Per the same virologist above (Andrew Pekosz at Johns Hopkins U):

Say, for example, it's a one in a million chance that a mutation will be advantageous to the virus. If you let the virus replicate itself 900,000 times, odds are that the advantageous mutation will occur. But if you limit the overall replication of the virus to 1,000 times, then it's much less likely that the random advantageous mutation is going to occur.
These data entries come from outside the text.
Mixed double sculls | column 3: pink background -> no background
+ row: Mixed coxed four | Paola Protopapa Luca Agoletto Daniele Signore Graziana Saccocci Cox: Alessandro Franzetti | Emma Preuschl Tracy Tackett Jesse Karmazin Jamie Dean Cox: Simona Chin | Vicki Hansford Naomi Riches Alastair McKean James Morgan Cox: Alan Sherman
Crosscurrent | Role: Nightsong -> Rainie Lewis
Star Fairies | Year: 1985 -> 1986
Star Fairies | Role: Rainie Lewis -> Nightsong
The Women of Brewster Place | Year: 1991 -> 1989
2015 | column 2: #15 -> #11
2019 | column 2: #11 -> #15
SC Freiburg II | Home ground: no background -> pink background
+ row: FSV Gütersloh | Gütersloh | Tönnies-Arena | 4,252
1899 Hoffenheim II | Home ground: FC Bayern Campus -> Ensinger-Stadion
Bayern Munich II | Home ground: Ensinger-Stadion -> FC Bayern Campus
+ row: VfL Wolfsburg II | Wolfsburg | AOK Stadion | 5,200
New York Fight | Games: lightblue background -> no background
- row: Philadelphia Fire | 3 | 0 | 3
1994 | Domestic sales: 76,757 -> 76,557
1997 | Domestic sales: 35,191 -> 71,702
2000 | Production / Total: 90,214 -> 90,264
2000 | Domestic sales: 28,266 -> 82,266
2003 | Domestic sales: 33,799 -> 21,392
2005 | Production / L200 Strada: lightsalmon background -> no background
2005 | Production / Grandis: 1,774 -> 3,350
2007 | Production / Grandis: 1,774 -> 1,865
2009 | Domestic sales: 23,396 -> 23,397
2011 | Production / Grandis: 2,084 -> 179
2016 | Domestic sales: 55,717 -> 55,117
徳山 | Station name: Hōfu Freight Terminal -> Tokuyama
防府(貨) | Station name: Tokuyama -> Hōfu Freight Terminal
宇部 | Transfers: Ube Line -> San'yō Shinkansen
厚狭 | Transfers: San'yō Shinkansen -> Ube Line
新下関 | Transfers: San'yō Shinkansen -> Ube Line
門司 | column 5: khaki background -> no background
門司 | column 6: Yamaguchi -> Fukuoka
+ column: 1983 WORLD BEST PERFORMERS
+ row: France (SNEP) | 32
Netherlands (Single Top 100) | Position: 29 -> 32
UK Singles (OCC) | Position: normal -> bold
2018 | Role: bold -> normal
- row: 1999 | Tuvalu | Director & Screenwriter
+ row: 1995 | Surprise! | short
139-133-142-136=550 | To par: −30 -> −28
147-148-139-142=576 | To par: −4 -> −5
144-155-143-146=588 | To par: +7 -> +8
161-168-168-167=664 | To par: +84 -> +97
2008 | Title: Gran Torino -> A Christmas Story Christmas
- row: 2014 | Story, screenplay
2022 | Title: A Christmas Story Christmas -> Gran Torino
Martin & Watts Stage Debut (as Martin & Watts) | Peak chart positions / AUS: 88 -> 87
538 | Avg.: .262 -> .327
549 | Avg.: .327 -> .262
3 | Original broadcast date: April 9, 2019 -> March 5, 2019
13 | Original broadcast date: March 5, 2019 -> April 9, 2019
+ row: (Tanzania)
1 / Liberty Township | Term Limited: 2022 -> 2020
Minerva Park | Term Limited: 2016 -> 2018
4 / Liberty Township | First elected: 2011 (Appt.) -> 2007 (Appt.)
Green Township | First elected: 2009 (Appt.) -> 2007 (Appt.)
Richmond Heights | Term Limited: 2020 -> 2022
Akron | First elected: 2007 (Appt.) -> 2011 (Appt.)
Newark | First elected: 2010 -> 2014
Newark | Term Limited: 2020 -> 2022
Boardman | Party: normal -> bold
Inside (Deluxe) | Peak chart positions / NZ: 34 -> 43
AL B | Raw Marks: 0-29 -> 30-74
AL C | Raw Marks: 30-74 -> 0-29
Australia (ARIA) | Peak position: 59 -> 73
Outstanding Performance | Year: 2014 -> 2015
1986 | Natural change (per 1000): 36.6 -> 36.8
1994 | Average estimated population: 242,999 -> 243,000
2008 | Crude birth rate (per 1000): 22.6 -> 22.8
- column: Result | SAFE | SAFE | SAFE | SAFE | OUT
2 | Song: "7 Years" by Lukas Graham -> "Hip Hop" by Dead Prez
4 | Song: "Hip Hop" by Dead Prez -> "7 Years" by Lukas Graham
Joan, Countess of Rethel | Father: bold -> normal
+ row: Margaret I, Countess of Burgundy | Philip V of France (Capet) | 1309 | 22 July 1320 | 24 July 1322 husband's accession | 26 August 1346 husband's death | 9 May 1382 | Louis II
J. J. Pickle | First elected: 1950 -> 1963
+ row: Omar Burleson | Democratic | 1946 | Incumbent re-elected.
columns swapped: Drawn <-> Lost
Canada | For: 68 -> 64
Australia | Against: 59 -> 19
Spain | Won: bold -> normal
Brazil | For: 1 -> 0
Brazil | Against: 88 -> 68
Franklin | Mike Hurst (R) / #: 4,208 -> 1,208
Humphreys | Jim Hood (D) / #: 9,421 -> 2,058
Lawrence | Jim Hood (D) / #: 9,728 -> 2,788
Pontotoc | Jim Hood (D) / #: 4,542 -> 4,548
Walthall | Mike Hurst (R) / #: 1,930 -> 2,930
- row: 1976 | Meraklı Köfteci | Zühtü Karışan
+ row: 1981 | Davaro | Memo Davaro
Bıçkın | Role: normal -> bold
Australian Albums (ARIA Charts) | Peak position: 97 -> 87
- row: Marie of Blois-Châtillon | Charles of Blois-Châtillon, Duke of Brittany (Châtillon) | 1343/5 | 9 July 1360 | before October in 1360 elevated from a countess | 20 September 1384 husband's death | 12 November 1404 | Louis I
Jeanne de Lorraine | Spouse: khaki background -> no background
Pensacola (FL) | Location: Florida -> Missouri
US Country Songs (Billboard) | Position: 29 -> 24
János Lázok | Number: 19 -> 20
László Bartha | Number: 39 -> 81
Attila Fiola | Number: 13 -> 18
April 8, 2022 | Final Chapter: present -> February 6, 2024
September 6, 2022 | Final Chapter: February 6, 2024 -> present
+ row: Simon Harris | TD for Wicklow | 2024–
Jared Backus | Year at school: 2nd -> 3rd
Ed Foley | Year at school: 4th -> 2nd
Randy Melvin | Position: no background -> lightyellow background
And that's where public health interventions really help us a lot during this pandemic—by reducing the total amount of virus replication and therefore reducing the chances that the virus can improve or adapt.

TLDR: More people getting vaccinated sooner rather than later substantially helps us in the race against further spread and mutation of SARS-CoV-2.

  • Please source the claim that "The greatest difference is due to Delta's mutation that allows it to replicate much faster than previous variants we've observed". Which mutation(s) are you referring to?
    – Armand
    Aug 4, 2021 at 5:15
  • Almost all your refs are to news articles, which are not scientific sources like journal articles or even preprints, and sadly often suffer from miscommunication or over-simplification. Instead of the news articles, could you reference the actual scientific reports?
    – Armand
    Aug 4, 2021 at 5:19
  • I found it fitting to offer info with what I could tell is receptive to OP. We aren't arguing research articles, although I did link to 1 research paper that I did not quote because it didn't seem practical to respond to the average person with. I've studied/study Nursing and Health Informatics so I would vet for the articles I've used, and I also considered that the answer to OP's question can be found in reports, and that would be enough to answer the question.